((

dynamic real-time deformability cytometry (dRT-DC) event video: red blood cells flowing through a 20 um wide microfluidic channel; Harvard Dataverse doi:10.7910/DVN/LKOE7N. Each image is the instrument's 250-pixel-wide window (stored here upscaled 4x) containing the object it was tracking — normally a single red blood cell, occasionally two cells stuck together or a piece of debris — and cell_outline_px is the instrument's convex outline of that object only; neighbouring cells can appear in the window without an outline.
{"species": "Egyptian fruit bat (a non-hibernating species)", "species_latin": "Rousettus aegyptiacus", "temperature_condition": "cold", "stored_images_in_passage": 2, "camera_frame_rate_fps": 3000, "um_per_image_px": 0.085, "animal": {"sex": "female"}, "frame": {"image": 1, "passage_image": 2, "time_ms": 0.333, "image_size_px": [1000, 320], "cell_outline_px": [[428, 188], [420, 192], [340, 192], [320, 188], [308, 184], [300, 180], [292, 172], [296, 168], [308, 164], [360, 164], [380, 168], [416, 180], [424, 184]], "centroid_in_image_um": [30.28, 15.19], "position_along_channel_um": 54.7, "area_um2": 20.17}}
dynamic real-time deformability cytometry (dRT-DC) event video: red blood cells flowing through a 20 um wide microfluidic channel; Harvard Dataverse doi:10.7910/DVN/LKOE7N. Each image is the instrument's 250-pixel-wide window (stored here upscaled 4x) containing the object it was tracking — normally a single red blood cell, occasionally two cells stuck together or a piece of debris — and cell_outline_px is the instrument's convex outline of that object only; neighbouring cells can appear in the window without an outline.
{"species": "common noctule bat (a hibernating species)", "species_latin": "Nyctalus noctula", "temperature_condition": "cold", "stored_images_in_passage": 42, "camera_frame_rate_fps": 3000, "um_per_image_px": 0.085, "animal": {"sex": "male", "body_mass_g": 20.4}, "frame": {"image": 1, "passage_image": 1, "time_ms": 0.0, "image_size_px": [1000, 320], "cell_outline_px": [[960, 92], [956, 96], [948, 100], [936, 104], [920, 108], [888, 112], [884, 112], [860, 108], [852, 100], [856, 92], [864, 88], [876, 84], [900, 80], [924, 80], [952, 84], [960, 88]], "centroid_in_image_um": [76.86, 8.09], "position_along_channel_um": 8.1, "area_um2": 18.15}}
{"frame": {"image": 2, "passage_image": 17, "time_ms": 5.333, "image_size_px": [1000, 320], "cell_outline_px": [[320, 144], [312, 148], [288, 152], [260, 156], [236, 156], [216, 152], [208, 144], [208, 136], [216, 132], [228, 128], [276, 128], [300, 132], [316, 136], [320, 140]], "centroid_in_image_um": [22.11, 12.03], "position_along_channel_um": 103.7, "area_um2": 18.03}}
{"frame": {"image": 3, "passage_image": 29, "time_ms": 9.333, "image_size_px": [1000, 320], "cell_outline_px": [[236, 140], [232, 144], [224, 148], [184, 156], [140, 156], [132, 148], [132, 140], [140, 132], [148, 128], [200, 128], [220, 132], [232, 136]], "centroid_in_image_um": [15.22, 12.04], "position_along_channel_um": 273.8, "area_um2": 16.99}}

))

GOAL OF THE EXERCISE
Every line above should be printed again exactly as it stands.

EXERCISE SOLUTION
dynamic real-time deformability cytometry (dRT-DC) event video: red blood cells flowing through a 20 um wide microfluidic channel; Harvard Dataverse doi:10.7910/DVN/LKOE7N. Each image is the instrument's 250-pixel-wide window (stored here upscaled 4x) containing the object it was tracking — normally a single red blood cell, occasionally two cells stuck together or a piece of debris — and cell_outline_px is the instrument's convex outline of that object only; neighbouring cells can appear in the window without an outline.
{"species": "Egyptian fruit bat (a non-hibernating species)", "species_latin": "Rousettus aegyptiacus", "temperature_condition": "cold", "stored_images_in_passage": 2, "camera_frame_rate_fps": 3000, "um_per_image_px": 0.085, "animal": {"sex": "female"}, "frame": {"image": 1, "passage_image": 2, "time_ms": 0.333, "image_size_px": [1000, 320], "cell_outline_px": [[428, 188], [420, 192], [340, 192], [320, 188], [308, 184], [300, 180], [292, 172], [296, 168], [308, 164], [360, 164], [380, 168], [416, 180], [424, 184]], "centroid_in_image_um": [30.28, 15.19], "position_along_channel_um": 54.7, "area_um2": 20.17}}
dynamic real-time deformability cytometry (dRT-DC) event video: red blood cells flowing through a 20 um wide microfluidic channel; Harvard Dataverse doi:10.7910/DVN/LKOE7N. Each image is the instrument's 250-pixel-wide window (stored here upscaled 4x) containing the object it was tracking — normally a single red blood cell, occasionally two cells stuck together or a piece of debris — and cell_outline_px is the instrument's convex outline of that object only; neighbouring cells can appear in the window without an outline.
{"species": "common noctule bat (a hibernating species)", "species_latin": "Nyctalus noctula", "temperature_condition": "cold", "stored_images_in_passage": 42, "camera_frame_rate_fps": 3000, "um_per_image_px": 0.085, "animal": {"sex": "male", "body_mass_g": 20.4}, "frame": {"image": 1, "passage_image": 1, "time_ms": 0.0, "image_size_px": [1000, 320], "cell_outline_px": [[960, 92], [956, 96], [948, 100], [936, 104], [920, 108], [888, 112], [884, 112], [860, 108], [852, 100], [856, 92], [864, 88], [876, 84], [900, 80], [924, 80], [952, 84], [960, 88]], "centroid_in_image_um": [76.86, 8.09], "position_along_channel_um": 8.1, "area_um2": 18.15}}
{"frame": {"image": 2, "passage_image": 17, "time_ms": 5.333, "image_size_px": [1000, 320], "cell_outline_px": [[320, 144], [312, 148], [288, 152], [260, 156], [236, 156], [216, 152], [208, 144], [208, 136], [216, 132], [228, 128], [276, 128], [300, 132], [316, 136], [320, 140]], "centroid_in_image_um": [22.11, 12.03], "position_along_channel_um": 103.7, "area_um2": 18.03}}
{"frame": {"image": 3, "passage_image": 29, "time_ms": 9.333, "image_size_px": [1000, 320], "cell_outline_px": [[236, 140], [232, 144], [224, 148], [184, 156], [140, 156], [132, 148], [132, 140], [140, 132], [148, 128], [200, 128], [220, 132], [232, 136]], "centroid_in_image_um": [15.22, 12.04], "position_along_channel_um": 273.8, "area_um2": 16.99}}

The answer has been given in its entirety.